The move represents a strategic diversification for ONGC into energy logistics and specialised shipping, aimed at securing long-term ethane supplies and capturing value beyond upstream operations.
The specialised ships, to be built in Korean shipyards at an estimated cost of $370 million for the pair, are intended to secure the petrochemical feedstock for ONGC Petro additions Ltd’s (OPaL) Dahej facility, with ethane imports beginning around mid-2028.
Mitsui and its partners currently own and operate four liquefied natural gas (LNG) ships for Petronet LNG Ltd, India’s biggest LNG importer, and six ethane carriers for Reliance Industries Ltd.
ONGC plans to import ethane starting in mid-2028 to compensate for the altered composition of LNG sourced from Qatar, according to a tender that the state-owned firm floated in March this year for selecting a partner for building the VLECs.
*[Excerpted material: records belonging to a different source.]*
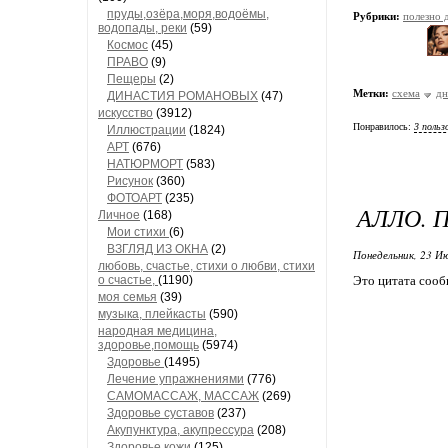
пруды,озёра,моря,водоёмы,
Рубрики:
полезно
водопады, реки
(59)
Космос
(45)
ПРАВО
(9)
Пещеры
(2)
Метки:
схема
дн
ДИНАСТИЯ РОМАНОВЫХ
(47)
искусство
(3912)
Понравилось:
3 польз
Иллюстрации
(1824)
АРТ
(676)
НАТЮРМОРТ
(583)
Рисунок
(360)
ФОТОАРТ
(235)
АЛЛО. П
Личное
(168)
Мои стихи
(6)
ВЗГЛЯД ИЗ ОКНА
(2)
Понедельник, 23 Ию
любовь, счастье, стихи о любви, стихи
о счастье,
(1190)
Это цитата соо
моя семья
(39)
музыка, плейкасты
(590)
народная медицина,
здоровье,помощь
(5974)
Здоровье
(1495)
Лечение упражнениями
(776)
САМОМАССАЖ, МАССАЖ
(269)
Здоровье суставов
(237)
Акупунктура, акупрессура
(208)
Здоровье кожи
(125)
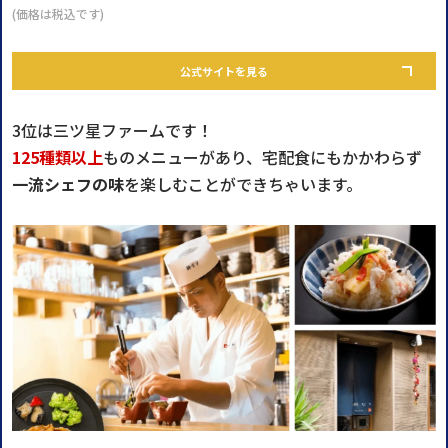
(価格は税込です)
公式サイトを見る
3位は三ツ星ファームです！
125種類以上
ものメニューがあり、宅配食にもかかわらず
一流シェフの味
を楽しむことができちゃいます。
India imports 7.5 million tonnes per annum of LNG from Qatar. Under the deal, QatarEnergy supplies 5 million tonnes a year of LNG that contains methane (used to produce electricity, make fertiliser, converted into CNG or used as cooking fuel), as well as ethane and propane -- feedstock to make LPG and petrochemicals -- on a firm basis and the rest on a best endeavour basis.
This contract is coming to an end in 2028, and the revised contract signed last year envisages QatarEnergy supplying ‘lean’ gas (one that is stripped of ethane and propane).
ONGC had spent about Rs 1,500 crore in setting up a C2 (ethane) and C3 (propane) extraction plant at Dahej in Gujarat. The C2/C3 so extracted was used as a feedstock in its petrochemical subsidiary, OPaL. With the changed composition of LNG, the company is now looking at importing ethane.
OPaL “is having a mega grassroots petrochemical complex and is having the largest standalone dual feed cracker in Southeast Asia. Plant is having a dual feed cracker, i.e. a mix of Naphtha and C2 (Ethane), C3 (Propane) & C4 (Butane) as feedstock,” the tender document had said.
“ONGC plans to source and supply 8,00,000 tonne per annum of ethane to secure the feedstock for OPaL, from May 2028 onwards.”
And to ship this ethane, it has formed a joint venture with Mitsui to build VLECs that could ship the feedstock.
ONGC will be responsible for sourcing ethane. It will hire the VLECs from the joint venture for the shipping of ethane.
ONGC built the C2/C3 extraction unit at Dahej in Bharuch district of Gujarat in 2008-09. However, its subsidiary OPaL could build the petrochemical plant only in 2017. It sold the C2-C3 compounds extracted from the imported LNG from Qatar, to Reliance Industries-owned IPCL till its plant to convert them into polymers came up.
C2-C3 plant has a handling capacity of 4.9 million tonnes per annum of LNG. OPaL plant comprises 1.1 million tonne a year of ethylene capacity dual feed cracker, along with associated units and polymer plants, to manufacture HDPE, LLDPE, PP and Styrene Butadiene Rubber.